→ EXCERPTED TEXT:
04 October 2007

F-measure versus Accuracy

I had a bit of a revelation a few years ago. In retrospect, it's obvious. And I'm hoping someone else out there hasn't realized this because otherwise I'll feel like an idiot. The realization was that F-measure (for a binary classification problem) is not invariant under label switching. That is, if you just change which class it is that you call "positive" and which it is that you call "negative", then your overall F-measure will change.

What this means is that you have to be careful, when using F-measure, about how you choose which class is the "positive" class.

On the other hand, the simple "accuracy" metric is (of course) invariant under label switching. So when using accuracy, you needn't worry about which class you consider "positive."

In the olden days, when people pretty much just used F-measure to analyze things like retrieval quality, this wasn't a problem. It was "clear" which class was positive (good documents) and which was negative. (Or maybe it wasn't...) But now, when people use F-measure to compare results on a large variety of tasks, it makes sense to ask: when is accuracy the appropriate measure and when is F the appropriate measure?

I think that, if you were to press anyone on an immediate answer to this question, they would say that they favor F when one of the classes is rare. That is, if one class occurs only in 1% of the instances, then a classifier that always reports "the other class" will get 99% accuracy, but terrible F.

I'm going to try to convince you that while rarity is a reasonable heuristic, there seems to be something deeper going on.

→ TASK REQUIREMENTS: Reproduce word for word everything in the post on F-measure versus accuracy from "In the olden" down to "deeper going on.".

→ DATASET RECORDS:

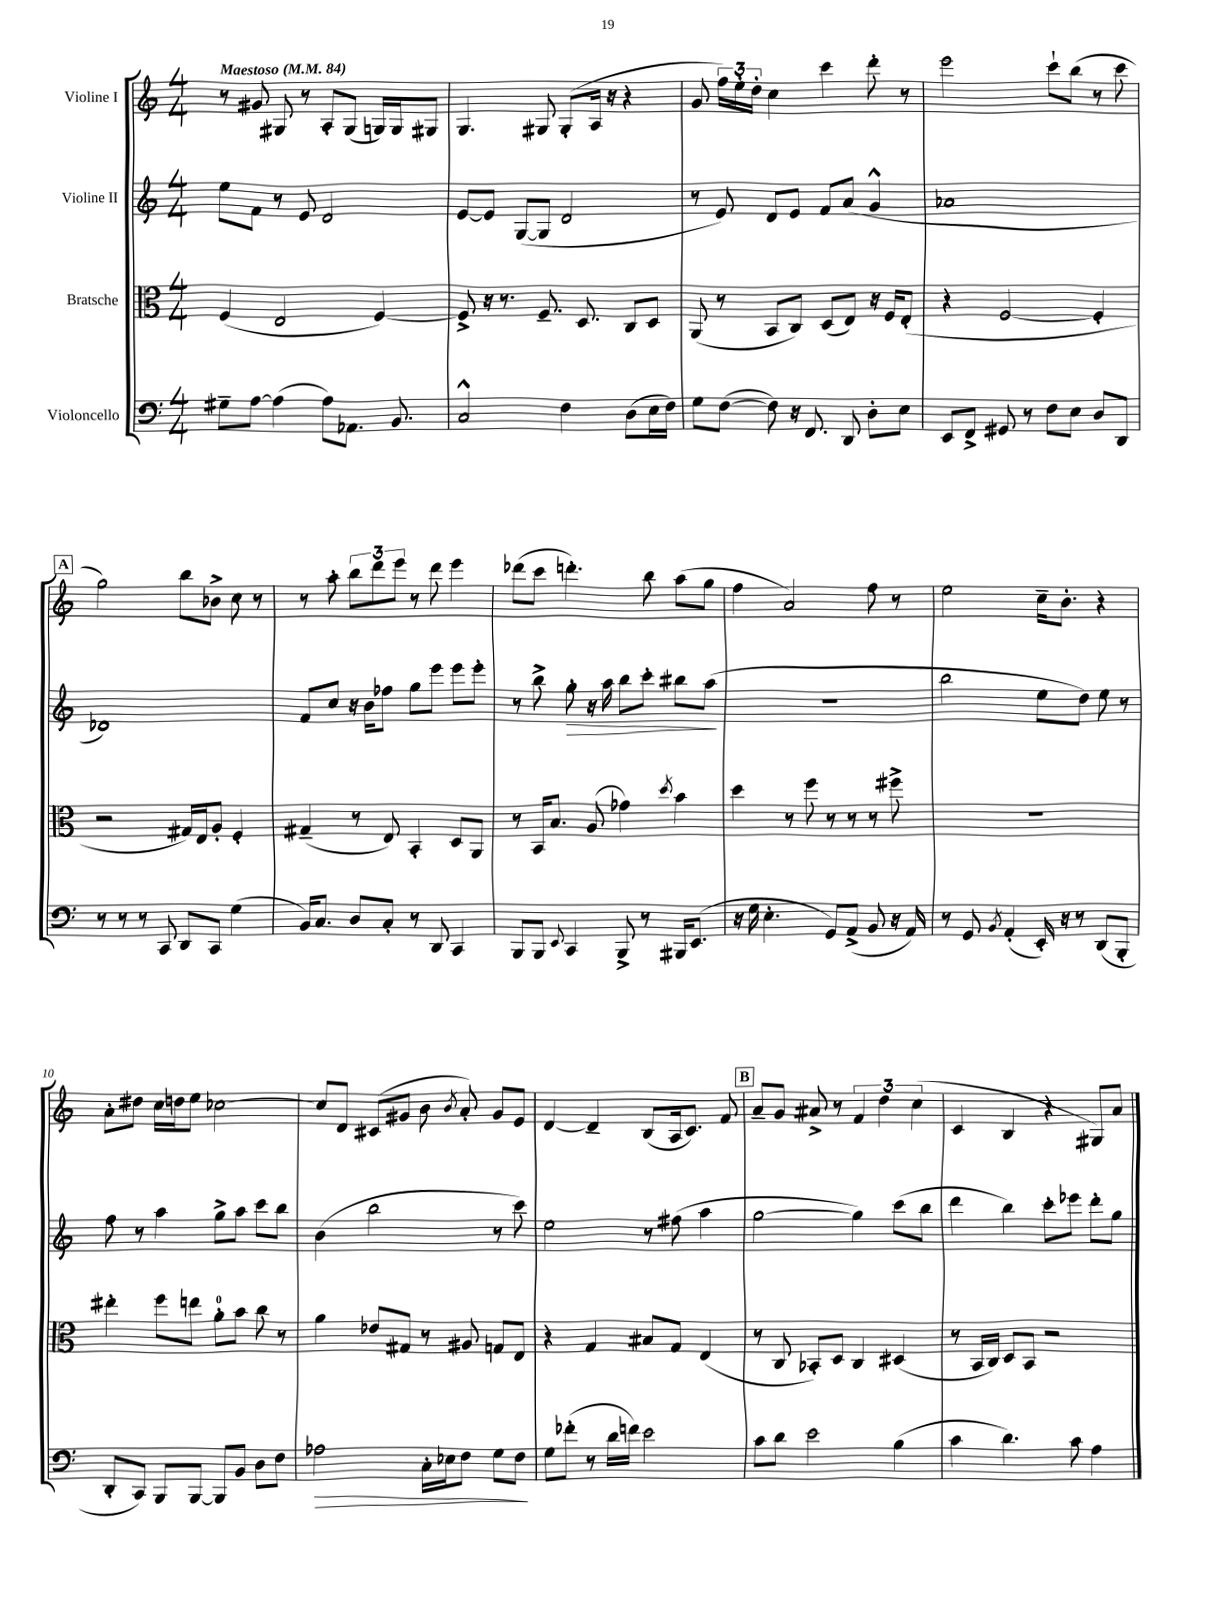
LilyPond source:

<<
\new StaffGroup <<
\new Staff = "s0" \with { instrumentName = "Violine I" } {
    \clef treble \key c \major \numericTimeSignature \time 4/4 \tempo "Maestoso" 4 = 84
    \autoBeamOff r8 gis'8 gis8 r8 a8[-. gis8]( g16[) g16 gis8] |
    g4. gis8 gis8[-.( a16] r16 r4 |
    g'8 \tuplet 3/2 { f''16[) e''16-. d''16]-. } c''4 c'''4 d'''8-. r8 |
    e'''2 c'''8[-! b''8]( r8 c'''8 |
    \mark \markup { \box "A" } g''2) b''8[ bes'8]-> c''8 r8 |
    r8 a''8-. \tuplet 3/2 { b''8[ d'''8 e'''8] } r8 d'''8 e'''4 |
    des'''8[( c'''8] d'''4.-.) b''8 a''8[( g''8] |
    f''4 a'2) f''8 r8 |
    e''2 c''16[-- b'8.]-. r4 |
    a'8[-. dis''8] c''16[ d''16 e''8] ces''2~ |
    ces''8[ d'8] cis'8[( gis'8] b'8 \acciaccatura { b'8 } a'8-.) gis'8[ e'8] |
    d'4~ d'4-- b8[( a16 c'8.]) f'8 |
    \mark \markup { \box "B" } a'8[-- g'8] ais'8-> r8 \tuplet 3/2 { f'4 d''4 c''4( } |
    c'4 b4 r4 gis8[) a'8] \bar "|." |
}
\new Staff = "s1" \with { instrumentName = "Violine II" } {
    \clef treble \key c \major \numericTimeSignature \time 4/4
    \autoBeamOff e''8[ f'8] r8 e'8 d'2 |
    e'8[~ e'8] g8[~( g8] d'2 |
    r8 e'8) d'8[ e'8] f'8[ a'8]( g'4-^ |
    aes'1 |
    \mark \markup { \box "A" } des'1) |
    f'8[ c''8] r16 b'16[ fes''8] g''8[ e'''8] e'''8[ e'''8]-. |
    r8 b''8-> g''8-.\> r16 a''16 b''8[ c'''8]-. bis''8[ a''8]\!( |
    R1 |
    b''2 e''8[ d''8]) e''8 r8 |
    f''8 r8 a''4 g''8[-> a''8] c'''8[ b''8] |
    b'4( b''2 r8 c'''8) |
    e''2 r8 fis''8( a''4 |
    \mark \markup { \box "B" } g''2~ g''4) c'''8[( b''8] |
    d'''4 b''4) c'''8[-. ees'''8] d'''8[-. g''8] \bar "|." |
}
\new Staff = "s2" \with { instrumentName = "Bratsche" } {
    \clef alto \key c \major \numericTimeSignature \time 4/4
    \autoBeamOff f4( e2 f4~) |
    f8-> r16 r8. f8.-- d8. c8[ d8] |
    a,8( r8 b,8[ c8]) d8[( e8]) r16 f16[ e8]-.( |
    r4 f2~ f4-. |
    \mark \markup { \box "A" } r2 gis16[) e16 a8]-. f4-. |
    gis4--( r8 e8) b,4-. d8[ a,8] |
    r8 b,16[ b8.] a8( ges'4) \acciaccatura { d''8 } b'4 |
    d''4 r8 f''8 r8 r8 r8 fis''8-> |
    R1 |
    eis''4-. f''8[ e''8] a'8[-0-. b'8] c''8 r8 |
    a'4 ees'8[ gis8] r8 ais8 g8[ e8] |
    r4 g4 bis8[ g8] e4( |
    \mark \markup { \box "B" } r8 c8 bes,8[-.) d8] c4 dis4( |
    r8 b,16[ c16]) d8[ b,8] r2 \bar "|." |
}
\new Staff = "s3" \with { instrumentName = "Violoncello" } {
    \clef bass \key c \major \numericTimeSignature \time 4/4
    \autoBeamOff gis8[-- a8]~ a4( a8[) aes,8.] b,8. |
    c2-^ f4 d8[( e16 f16]) |
    g8[ f8]~( f8) r16 f,8. d,8 d8[-. e8] |
    e,8[ f,8]-> gis,8 r8 f8[ e8] d8[ d,8] |
    \mark \markup { \box "A" } r8 r8 r8 c,8 d,8[ c,8] g4( |
    b,16[) c8.] d8[ c8]-. r8 d,8 c,4 |
    b,,8[ b,,8] \appoggiatura { e,8 } c,4 b,,8-> r8 bis,,16[ e,8.]( |
    r16 g16 e4.-. g,8[) a,8]->( b,8 r16 a,16) |
    r8 g,8 \acciaccatura { b,8 } a,4-.( e,16-.) r16 r8 d,8[( b,,8]-. |
    d,8[-. c,8]) b,,8[ b,,8]~ b,,8[ b,8] d8[ f8] |
    aes2\> c16[-. ees16 f8] g8[ f8]\! |
    g8[ fes'8]-.( r8 d'16[ f'16]) e'2 |
    \mark \markup { \box "B" } c'8[ d'8] e'2 b4( |
    c'4 d'4.) c'8 a4 \bar "|." |
}
>>
>>
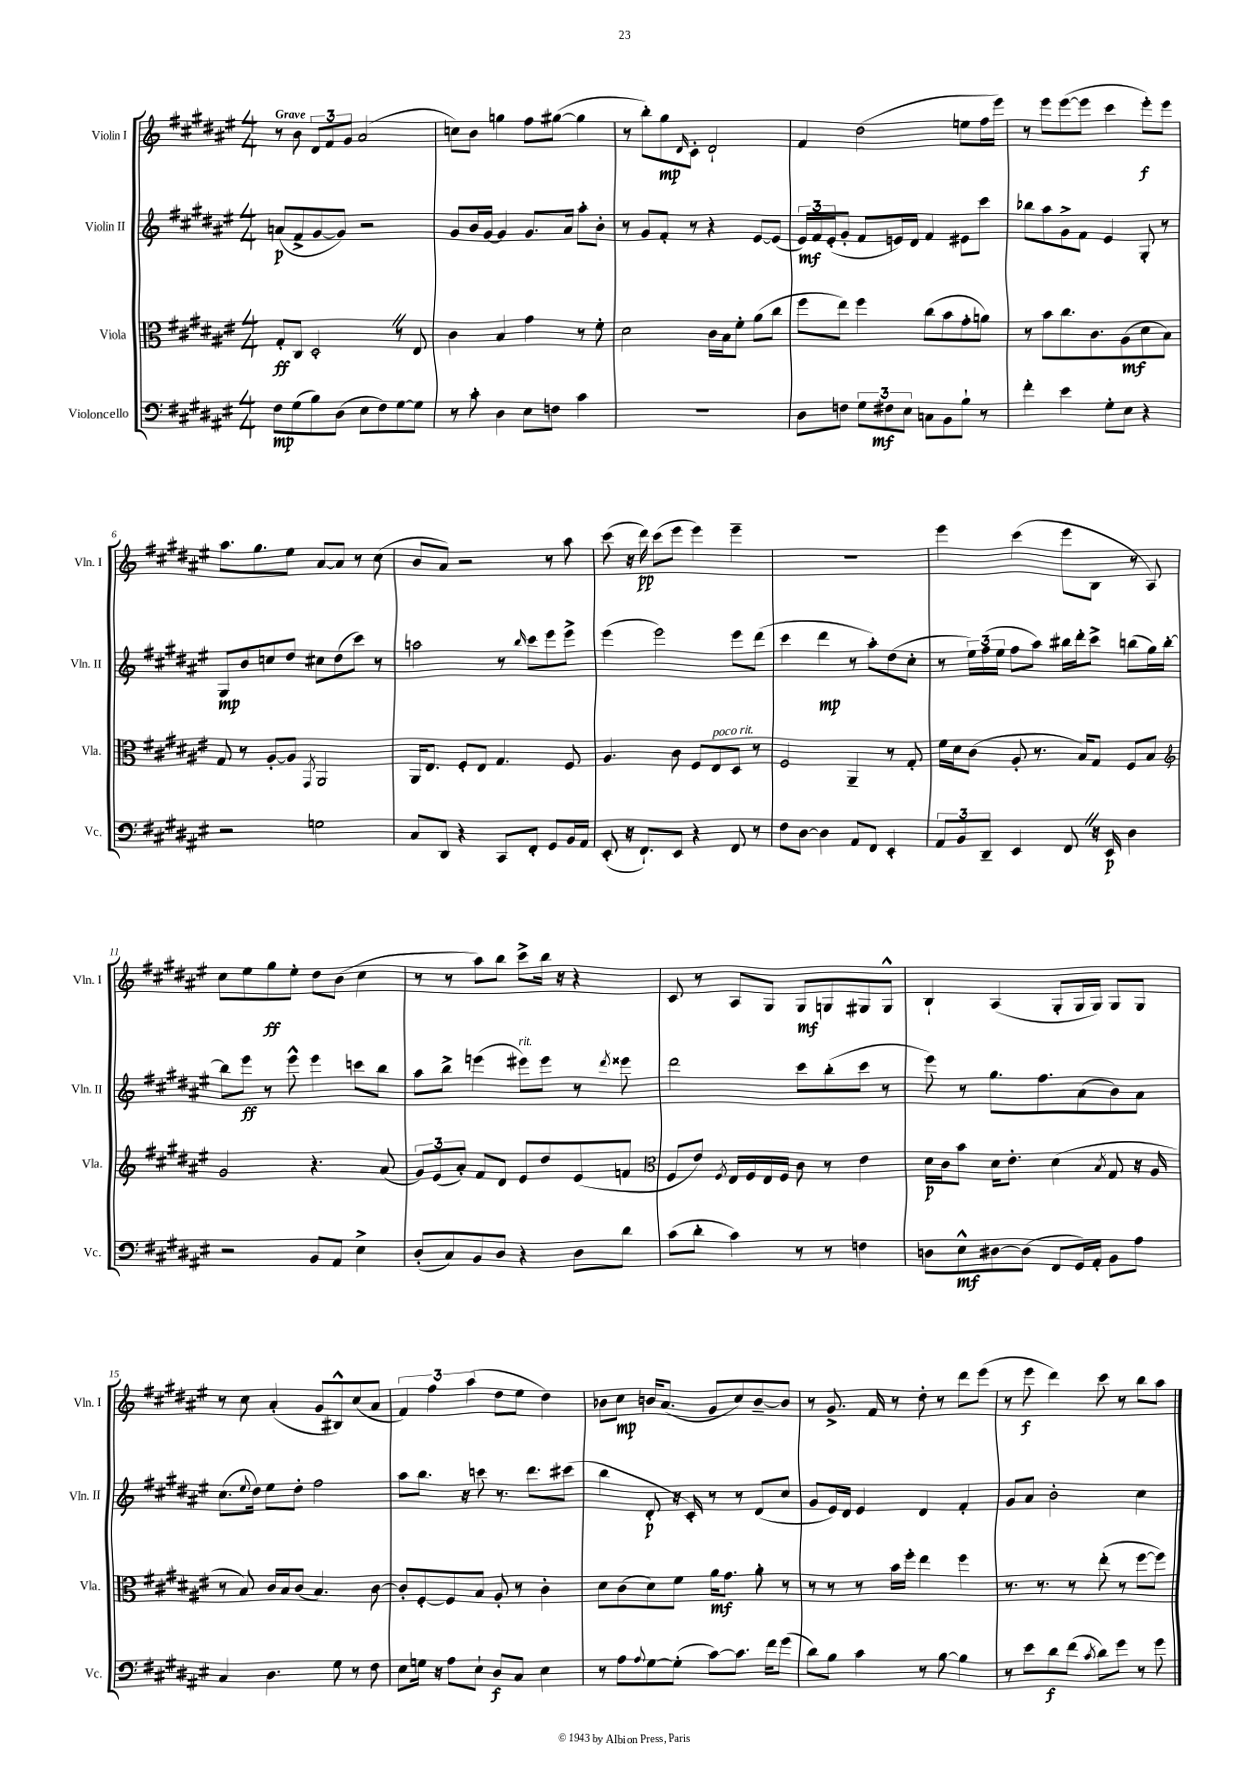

→ TASK OUTPUT:
In the olden days, when people pretty much just used F-measure to analyze things like retrieval quality, this wasn't a problem. It was "clear" which class was positive (good documents) and which was negative. (Or maybe it wasn't...) But now, when people use F-measure to compare results on a large variety of tasks, it makes sense to ask: when is accuracy the appropriate measure and when is F the appropriate measure?

I think that, if you were to press anyone on an immediate answer to this question, they would say that they favor F when one of the classes is rare. That is, if one class occurs only in 1% of the instances, then a classifier that always reports "the other class" will get 99% accuracy, but terrible F.

I'm going to try to convince you that while rarity is a reasonable heuristic, there seems to be something deeper going on.